Seeman, E. D., & O'Hara, M. (2006). Customer relationship management in higher education: Using information systems to improve the student-school relationship. Campus-Wide Information Systems, 23(1), 24-34.
What: Case study of the implementation of a CRM system in the North Carolina community college system
Why: The community college system (NCCCS) needed a better way to organize information than the information system they had at the time.
Summary: Seeman and O'Hara give a general overview of CRM, focusing on the benefits of such a system to a postsecondary educational institution, followed by a brief history of community colleges in the United States. They then get into the nuts-and-bolts of designing and implementing the system used by the NCCCS, and the challenges and benefits encountered thus far.
Conclusion: Despite the problems with the NCCCS's particular implementation, there have been positive results: student services staff in particular are excited about the benefits to students. The NCCCS's CRM is a student-centered service that not only allows increased efficiency and analytical capabilities for the administration, but also enables students to take ownership of their education by providing easy access to grades, course descriptions, scheduling, and graduation checklists.

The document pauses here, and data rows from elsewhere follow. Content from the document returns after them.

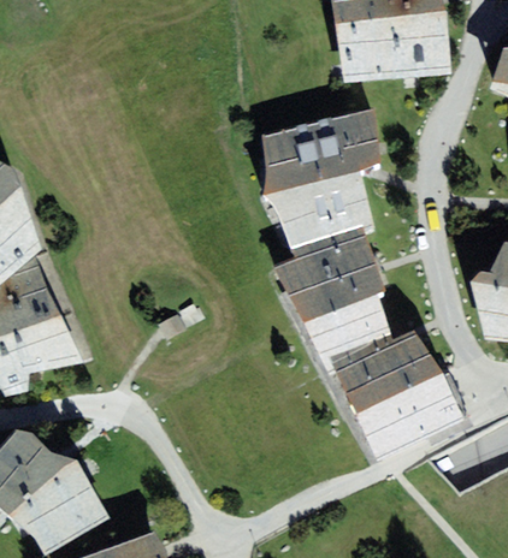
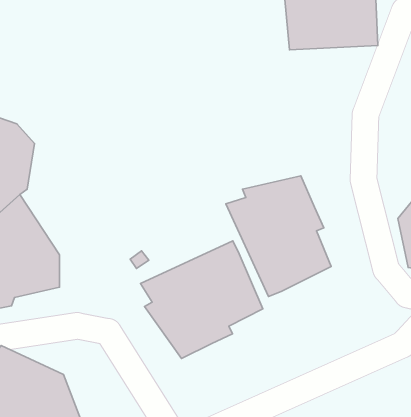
building: [264,112,382,248] -> none
building: none -> [141,241,263,359]
building: [335,326,460,456] -> none

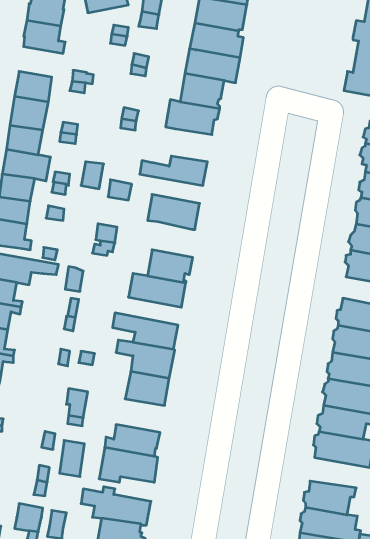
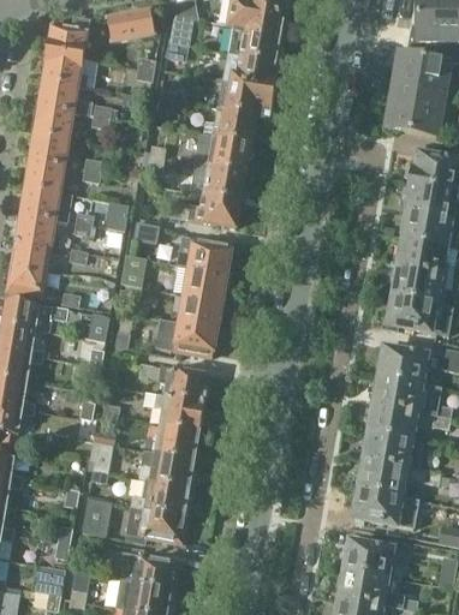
building: none -> [38,79,93,114]
building: none -> [201,167,244,202]
building: none -> [180,265,227,304]
building: none -> [136,452,193,490]

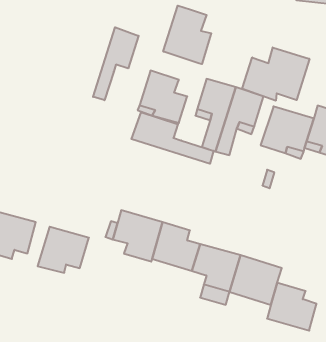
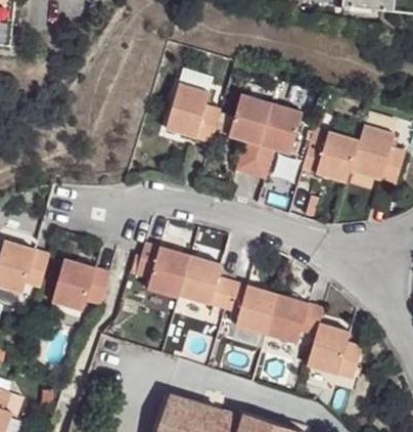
building: [163,6,211,64] -> none
building: [93,27,139,100] -> none
building: [242,47,309,101] -> none
building: [131,112,214,164] -> none

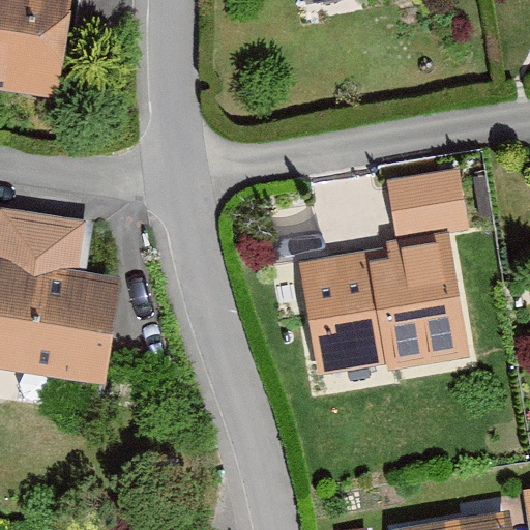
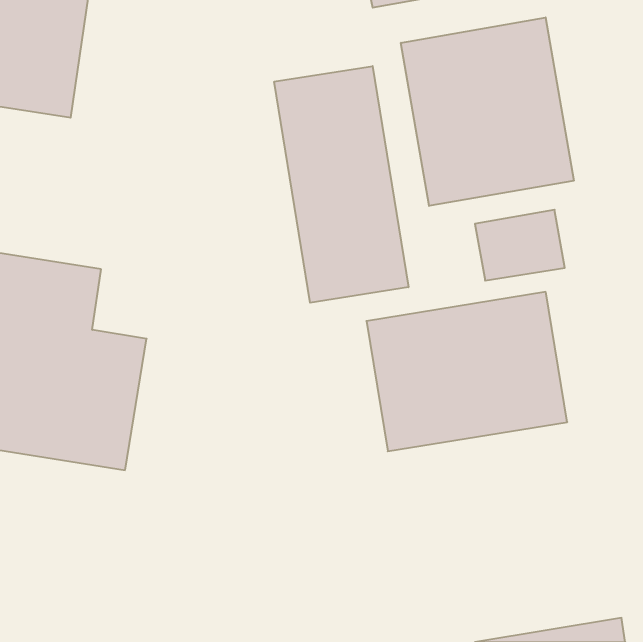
building: none -> [401,17,574,206]
building: none -> [274,66,408,303]

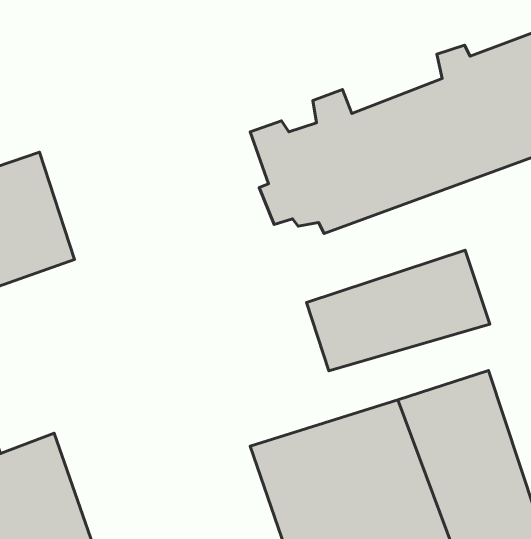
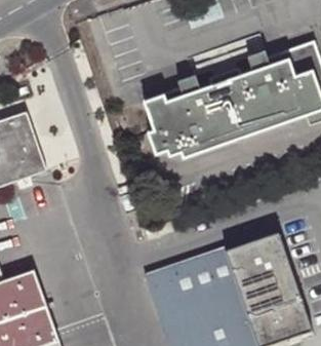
building: [307,250,490,371] -> none

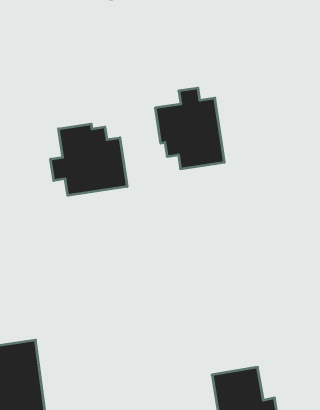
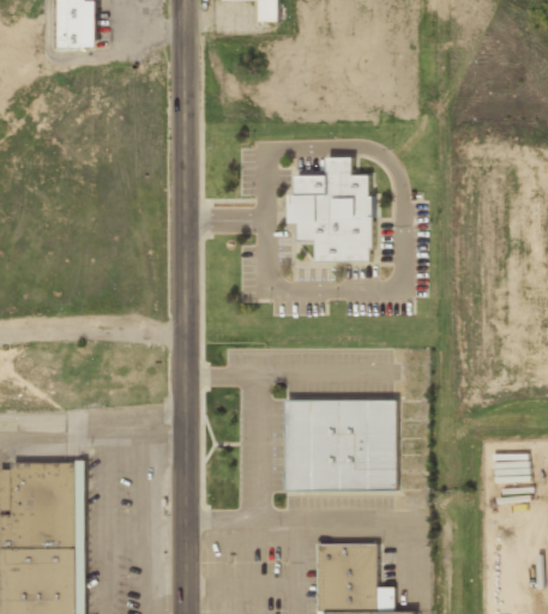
building: [51,124,127,195] -> none
building: none -> [282,398,395,490]

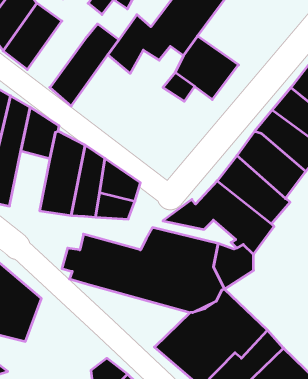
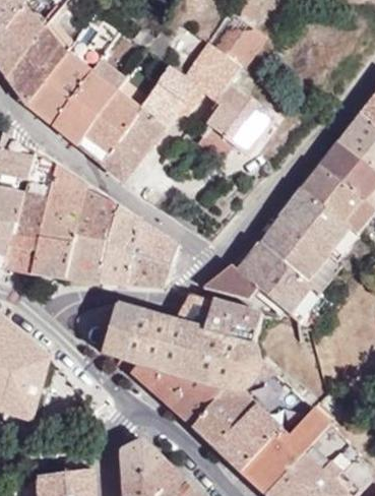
building: none -> [51,58,114,142]
building: none -> [99,107,163,181]
building: none -> [32,211,75,276]
building: none -> [114,356,228,425]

Article Evaluation: While the article doesn't deal with academic libraries, it provides a useful explanation of the purpose of CRM, and allows readers to see a bigger picture of how CRM is useful to the college or university as a whole, of which the library is a part. One problem I had with the article is the author's frequent exhortation that "as colleges increasingly embrace distance
learning and e-business, CRM will become more pervasive." (ibid., 24, 32) While I don't disagree with the authors' position, they don't provide any clear justification in their article as to WHY distance learning will result in an increase in CRM use.